Start of Material provided

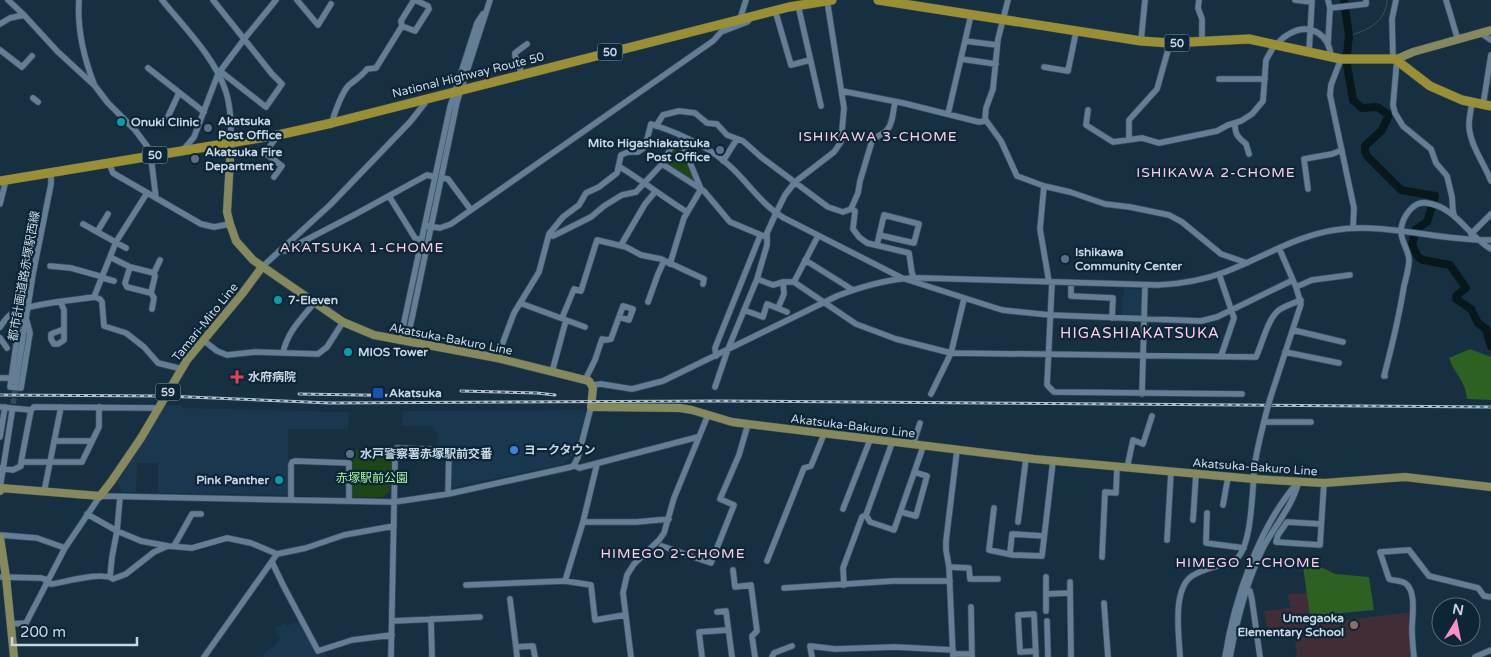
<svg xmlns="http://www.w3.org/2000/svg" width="1491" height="657" viewBox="0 0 1491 657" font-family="'Varela Round','Noto Sans JP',sans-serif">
<rect width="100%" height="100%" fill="#162f41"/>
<path fill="#19384f" d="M1124,288L1142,289V315L1141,317L1122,316Z
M165,405H182V408L349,412L348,429H288V492L286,495L158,493V463H137L136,492H122L117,482L126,470L131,458L135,454Z
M583,410L586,414L575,453L563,464L454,487L452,485V447L437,446V432H434V426H402L403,411Z
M301,620L318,653L323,650L327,657H262L271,646L272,648L280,639L275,628L285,623L287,626Z"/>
<path fill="#402d35" d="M1307,593L1311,624L1411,612L1412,657H1297L1294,631L1268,633L1264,611L1295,607L1296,615L1295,606L1290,607L1288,594Z"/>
<path fill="#1d4515" d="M681,145L696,180L694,183L664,163L673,148Z
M356,449C367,450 387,446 392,458L390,491L383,497H352V465Z"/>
<path fill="#2c6122" d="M1470,349L1491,357V400L1467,399C1466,382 1454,373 1449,358Z
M1302,560L1309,561L1335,574L1369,577L1374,610L1310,616Z"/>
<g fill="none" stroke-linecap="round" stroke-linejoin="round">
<path stroke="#415156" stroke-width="1" d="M1349,36C1367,30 1386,23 1387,0"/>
<path stroke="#08181a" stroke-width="8" d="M1344,0L1349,36L1347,53
M1347,65L1353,100L1362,108L1377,107L1389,115L1382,130L1365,146V151L1367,156L1401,190L1435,196L1427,222L1416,229L1412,244L1415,251L1418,257L1423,260L1450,265L1466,288L1456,296V299L1471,309L1478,323L1486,329L1491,346"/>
<path stroke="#314859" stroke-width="5.5" stroke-dasharray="5.5 3" stroke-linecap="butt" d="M12,412L16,384"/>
<defs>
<path id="minor" d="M8,0L24,15L57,51L95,86L108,103L135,130L150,150L156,198
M79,0C77,28 84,58 94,84
M162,0C184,27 216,59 226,92C231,108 231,126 231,142
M213,0L272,74L282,84L266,107L220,71
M297,0L318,25L331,4
M1008,0L998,39L993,89L986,108L985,119L1001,141L1017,176L1044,186L1040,229L1049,282
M1199,0L1198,8L1202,19V41
M1295,0L1312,2
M1446,0L1458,40
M798,5L821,106
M1330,8L1366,4V0
M775,10L791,65L810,60
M740,19L746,0
M0,24L10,18L24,15
M402,26L415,31L429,9L428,6L415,0
M721,32L747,22L751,18
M1482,34L1491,40
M965,41L997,45
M1141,41L1145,0
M1328,43L1330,8L1328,0
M1278,44C1280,39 1284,37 1289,34C1310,22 1329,34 1331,57
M0,50L22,67L32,56
M1309,52L1312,0
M1393,58L1392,19L1396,0
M961,59L996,64
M1341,59L1331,85L1330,95L1354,208L1353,228
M1397,59L1393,105L1395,113L1403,126L1431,149L1436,163L1447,176L1452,197L1453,211L1454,215
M1044,67L1068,71L1076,32
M148,68L204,112
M521,75L520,66L515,56V53L527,44
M1219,79H1265
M842,91L903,103L979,122L985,121
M33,98L38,102
M895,102C893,111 893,126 885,132C880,136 876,136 872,141L860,181L858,193L851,209L855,211L853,229L859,237L867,243L909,253L912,273L914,278
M1472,102C1471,110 1469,118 1469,126C1470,145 1484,163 1491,181
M1483,105L1491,55
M1088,110L1086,125L1113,142L1142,138L1159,143L1217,131L1228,125L1241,121L1252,114L1263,101L1266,60L1275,44
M948,114L971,15
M165,123L179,93
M332,123C334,114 342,92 349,85C355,80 362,76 367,69L376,68L402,26L401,21L414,0
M1235,124C1235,135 1238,137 1246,144L1249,154
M656,126L663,115L679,111L695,113L707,123L717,124L727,135L743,141L761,157L828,207L843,212L851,209
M1129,139V120L1157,89L1170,43
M681,141L701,189
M183,150L194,137L218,74L245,38L276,0
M723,161L737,139
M109,163L113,173L201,224L214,227L230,224
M662,164L704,191L730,222L766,237
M620,167C643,181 664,198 687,212
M274,177L282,166L265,153L278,135
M442,178L448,179L471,210
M1044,186L1070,192L1105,204L1130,207L1169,215L1182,222L1221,254L1247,263
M1308,189L1304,159L1332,154L1342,150
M389,196L415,238L421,240
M0,204L6,180
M83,224L126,248
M425,225L440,228L451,224L713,41L723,30L724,23
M97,232L108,214
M549,234L553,236L591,217L604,206L622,195L636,192L662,164L672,146L685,138
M1471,234L1491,214
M818,236L794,282L856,324L896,339L951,353L1256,357C1262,344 1268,318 1279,310C1285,306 1294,303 1301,300
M621,245L645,204L655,192
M877,245L884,215L919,224L914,243L879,235
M279,251H285L354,215L427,175L435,177
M110,257L130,267L154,273L155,276L151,293L127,287L125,283L130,267
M805,260L853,290
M670,264L684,218L701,189
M50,266L71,268L103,277
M262,267L330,205L410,122L425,103L424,99
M154,273L160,260
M1219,274L1234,318L1221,356
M103,278L114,281
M757,279L773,285L783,282H794
M1052,282L1047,385L1054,392L1242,394
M1071,283V296L1113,298L1112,318
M1296,287L1312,280L1350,275
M151,293L154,298L152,309
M94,297L116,242L147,193
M648,302L658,274L664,261
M61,303L64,310V340L58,344H54L51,339V334L64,329
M520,303L585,327
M778,308L784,294L783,282
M744,310L763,317L767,304L787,312
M26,318L30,333L21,388L10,387L19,325Z
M562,318L574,289L581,291L597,240L626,247L641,255L661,259L704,279L703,284
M0,327C3,323 6,318 10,315C23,304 76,300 94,297L100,299L102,302L104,326L126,333L144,347L158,363L182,369
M1293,330L1343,342
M0,338L7,348
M203,340L217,351L227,355L255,352L318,354L327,347L343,322
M400,341L450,107L477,23L483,14
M407,342L457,102L490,0
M1285,352L1339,363
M283,353C287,332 302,318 315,302
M716,356L715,348L760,236
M497,358L514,313L539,272L549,234L563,217L579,205L586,193L599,187L617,173L621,155L628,152H638L645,147L651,124C679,133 710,147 732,168C749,184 763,206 784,218L902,278L1002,310L1050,315L1201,321L1217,317L1293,280
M552,372L566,320
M1385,376H1384C1392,346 1399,317 1404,286C1406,278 1409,268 1409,260C1409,250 1400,240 1401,230C1402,218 1413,200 1427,203C1456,207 1468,236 1491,249
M0,378H11
M585,380L595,360L602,339L606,340L611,339L623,306L633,309L629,320L619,317
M16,383L33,274L51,184V172
M593,385L601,384L632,389L663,381L837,296C865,285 893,277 923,278L1158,285C1180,284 1204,280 1225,272C1262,258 1295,236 1335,230C1385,222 1439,241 1491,240
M715,387L728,349L757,279L767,245V233L776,213L785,195L795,182L834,152L841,142L844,108L827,0
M931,394L951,353L964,299
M1142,394L1145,286
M1270,399L1301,304L1296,287L1279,248
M0,407L31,410L34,407L159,408
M1264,422H1311
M0,437L5,407
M54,441H92
M892,443L866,515L870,522L894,530L923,447
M913,445L920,423
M397,448L449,450L448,494
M21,462L31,410
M574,465L579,468L698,437
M0,468L13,470L21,466V462H82L99,427V407
M1127,468L1133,440L1143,444L1152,416
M0,488L12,412
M44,492L61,407
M291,500V465L292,462L295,461L349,463V501
M1223,505L1228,477
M994,508L989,550L1013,555L1042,556L1053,461
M843,509L870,440
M901,512L916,516L927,476L914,472
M1207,513L1206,543L1244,548
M87,514L117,531L141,541L168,546
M1193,520L1196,474
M583,522H636L669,519
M1018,522L1026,458
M1321,524L1287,522L1278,535L1276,542L1320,545L1324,483
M0,535L37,538L65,548
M1167,540L1171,472
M174,546L192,514H201
M662,546L711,563L734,505L720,499L739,455L748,424
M1010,553L1012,534L1044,536
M1102,557L1105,492L1116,493L1117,467
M767,561L804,468L811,466L824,434
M272,562L283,585L318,651L352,640L392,635
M949,567L969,568L970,579H998
M733,570L735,587L751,585L757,631L752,636L755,657
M0,577L41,578L48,580
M110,577L112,557L117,531L120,497
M1046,577V611
M565,581L583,522L597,464
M1070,582L1071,657
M46,583L52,584C66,582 102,571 113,579L126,574L154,552L168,546L192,548L227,538L251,543L277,554L306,548L344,535L394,526
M466,585L565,581L591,585L595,620L625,615
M844,585L843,568L862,517L866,515
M784,588L893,581H950
M1246,590L1250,591L1252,600L1260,657
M1046,594L1070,593
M510,599L516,647
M1104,603L1108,657
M971,607L972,657
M717,612L726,611L732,657
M431,619L432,657
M392,621L480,617
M1047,621L1048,657
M11,624L26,623L65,548L100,496L394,502L448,494L571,467L574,465L578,457L591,407
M1036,651L1020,652L1018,615L1034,614L1036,657
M953,654H972
M204,657L277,554
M391,657L395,459
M517,657L516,647L533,646L535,657
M631,657L623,593L627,575L634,564L659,540L664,533L674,498L708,415
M702,657L699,632L728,630
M772,657L774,653L792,646
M812,657L810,646L835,649L895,647L953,650
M953,657L949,567L946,550V541L957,450
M1180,657C1179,636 1172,589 1192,576C1204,568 1221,566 1235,560C1253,548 1252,485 1255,463C1258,444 1263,425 1268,406
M1225,657C1234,600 1259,526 1298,482
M1230,657C1237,619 1247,580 1264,546C1275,526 1292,506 1298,484
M1414,657C1413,648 1412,638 1412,629C1412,617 1417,591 1405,583C1400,580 1394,581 1389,579L1380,552L1409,550L1429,576L1478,588L1484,596L1491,597
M1475,657L1491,650"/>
<path id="major" d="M1397,59L1413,52L1491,30
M231,142L227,212L230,224L236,241L253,260L343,322L374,335L497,358L589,381L593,388L591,407L680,408L692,410L732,422L1034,459L1254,479L1324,483L1405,477L1491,487
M0,491L1,488L100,496L111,482L141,438L187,360L242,294L262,267
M0,538L6,577L14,657"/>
<path id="highway" d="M878,0L1141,41L1170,43L1249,39L1341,59H1395L1430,86L1462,100L1491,106
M0,181L278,135L332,123L789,7L832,0"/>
</defs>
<use href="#minor" stroke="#384c5b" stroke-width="7"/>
<use href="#major" stroke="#384c5b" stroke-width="9"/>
<use href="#highway" stroke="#384c5b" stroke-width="10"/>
<use href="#minor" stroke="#647f95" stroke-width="5.5"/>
<use href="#major" stroke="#85895b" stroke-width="8"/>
<use href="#highway" stroke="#9b8f34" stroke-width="9"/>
<defs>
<path id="rail" d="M461,391L537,393L555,395
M299,394L424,396
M0,395L165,396L330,403L718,401L1491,407"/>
</defs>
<use href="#rail" stroke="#aebecb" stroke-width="3"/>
<use href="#rail" stroke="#0c2537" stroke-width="1" stroke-dasharray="4" stroke-linecap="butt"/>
<defs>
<path id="minor-bridge" d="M1268,406L1270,399"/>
</defs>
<use href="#minor-bridge" stroke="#384c5b" stroke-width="7" stroke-linecap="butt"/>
<use href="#minor-bridge" stroke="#647f95" stroke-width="5.5"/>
</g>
<g fill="#0f9aa8" stroke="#0c2537" stroke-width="2">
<circle cx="121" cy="122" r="5"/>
<circle cx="278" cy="300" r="5"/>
<circle cx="348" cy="352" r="5"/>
<circle cx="279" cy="480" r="5"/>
</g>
<g fill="#5c6f8a" stroke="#0c2537" stroke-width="2">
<circle cx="208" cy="128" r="5"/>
<circle cx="720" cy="150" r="5"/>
<circle cx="195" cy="159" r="5"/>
<circle cx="1065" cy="259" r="5"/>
<circle cx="350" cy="454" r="5"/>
</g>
<path fill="#e0444e" stroke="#0c2537" stroke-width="2" d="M234.5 369.5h5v5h5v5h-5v5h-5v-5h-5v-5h5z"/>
<rect fill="#1a4fb4" stroke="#0c2537" stroke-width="2" x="372" y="387" width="12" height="12" rx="2.5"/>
<circle fill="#3f7fe0" stroke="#0c2537" stroke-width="2" cx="514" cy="450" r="5"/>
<circle fill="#8d6e63" stroke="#0c2537" stroke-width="2" cx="1354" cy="625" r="5"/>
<g text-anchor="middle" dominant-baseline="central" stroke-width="4.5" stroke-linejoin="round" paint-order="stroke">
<g fill="#0c2537" stroke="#8fa1af" stroke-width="1">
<rect x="1164.5" y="34.5" width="25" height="17" rx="4"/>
<rect x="597.5" y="43.5" width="25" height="17" rx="4"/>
<rect x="142.5" y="146.5" width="25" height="17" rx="4"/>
<rect x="155.5" y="383.5" width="25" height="17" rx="4"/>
</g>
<g font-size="11" font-weight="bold" fill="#c7d6e2">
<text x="1177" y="43">50</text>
<text x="610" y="52">50</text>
<text x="155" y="155">50</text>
<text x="168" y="392">59</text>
</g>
<g font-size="12" fill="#c7d6e2" stroke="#0c2537">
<text transform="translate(468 75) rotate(-14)">National Highway Route 50</text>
<text transform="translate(24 276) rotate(-80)">都市計画道路赤塚駅西線</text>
<text transform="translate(205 322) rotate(-51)">Tamari-Mito Line</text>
<text transform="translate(451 339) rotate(11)">Akatsuka-Bakuro Line</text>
<text transform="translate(853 426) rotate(7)">Akatsuka-Bakuro Line</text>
<text transform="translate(1255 467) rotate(4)">Akatsuka-Bakuro Line</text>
</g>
<g font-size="12" font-weight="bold" fill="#c7d6e2" stroke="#0c2537" text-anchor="start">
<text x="218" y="121">Akatsuka<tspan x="218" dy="14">Post Office</tspan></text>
<text x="131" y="122">Onuki Clinic</text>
<text x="710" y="143" text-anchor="end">Mito Higashiakatsuka<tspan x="710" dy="14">Post Office</tspan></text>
<text x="205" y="152">Akatsuka Fire<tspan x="205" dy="14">Department</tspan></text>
<text x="1075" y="252">Ishikawa<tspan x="1075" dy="14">Community Center</tspan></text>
<text x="288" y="300">7-Eleven</text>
<text x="358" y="352">MIOS Tower</text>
<text x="248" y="377">水府病院</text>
<text x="389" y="393">Akatsuka</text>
<text x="524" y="450">ヨークタウン</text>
<text x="360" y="454">水戸警察署赤塚駅前交番</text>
<text x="269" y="480" text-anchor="end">Pink Panther</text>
<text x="1344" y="618" text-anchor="end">Umegaoka<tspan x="1344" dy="14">Elementary School</tspan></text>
</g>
<g font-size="12" fill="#aaf69c" stroke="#0c2537">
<text x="372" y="478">赤塚駅前公園</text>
</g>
<g font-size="14" letter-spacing="1" fill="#fecfe5" stroke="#0c2537">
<text x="878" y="136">ISHIKAWA 3-CHOME</text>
<text x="1216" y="172">ISHIKAWA 2-CHOME</text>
<text x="362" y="247">AKATSUKA 1-CHOME</text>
<text x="673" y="553">HIMEGO 2-CHOME</text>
<text x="1248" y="562">HIMEGO 1-CHOME</text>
</g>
<g font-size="15" letter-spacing="1" fill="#fecfe5" stroke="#0c2537">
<text x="1140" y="333">HIGASHIAKATSUKA</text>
</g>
</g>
<g transform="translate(1456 622) rotate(10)"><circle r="24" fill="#0c2537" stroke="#576c7b"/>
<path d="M0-4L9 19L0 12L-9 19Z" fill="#fa8fc7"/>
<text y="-8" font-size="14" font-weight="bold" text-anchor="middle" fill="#c7d6e2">N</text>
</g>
<path d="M12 637v8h125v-8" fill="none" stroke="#c7d6e2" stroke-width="2.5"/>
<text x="20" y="637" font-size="15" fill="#c7d6e2" stroke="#0c2537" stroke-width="4" paint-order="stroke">200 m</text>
</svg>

End of Material provided

- **Task description**
Looking at the records above, please work out how many lines contain "middle" and state only that number.

- **Output of the task**
2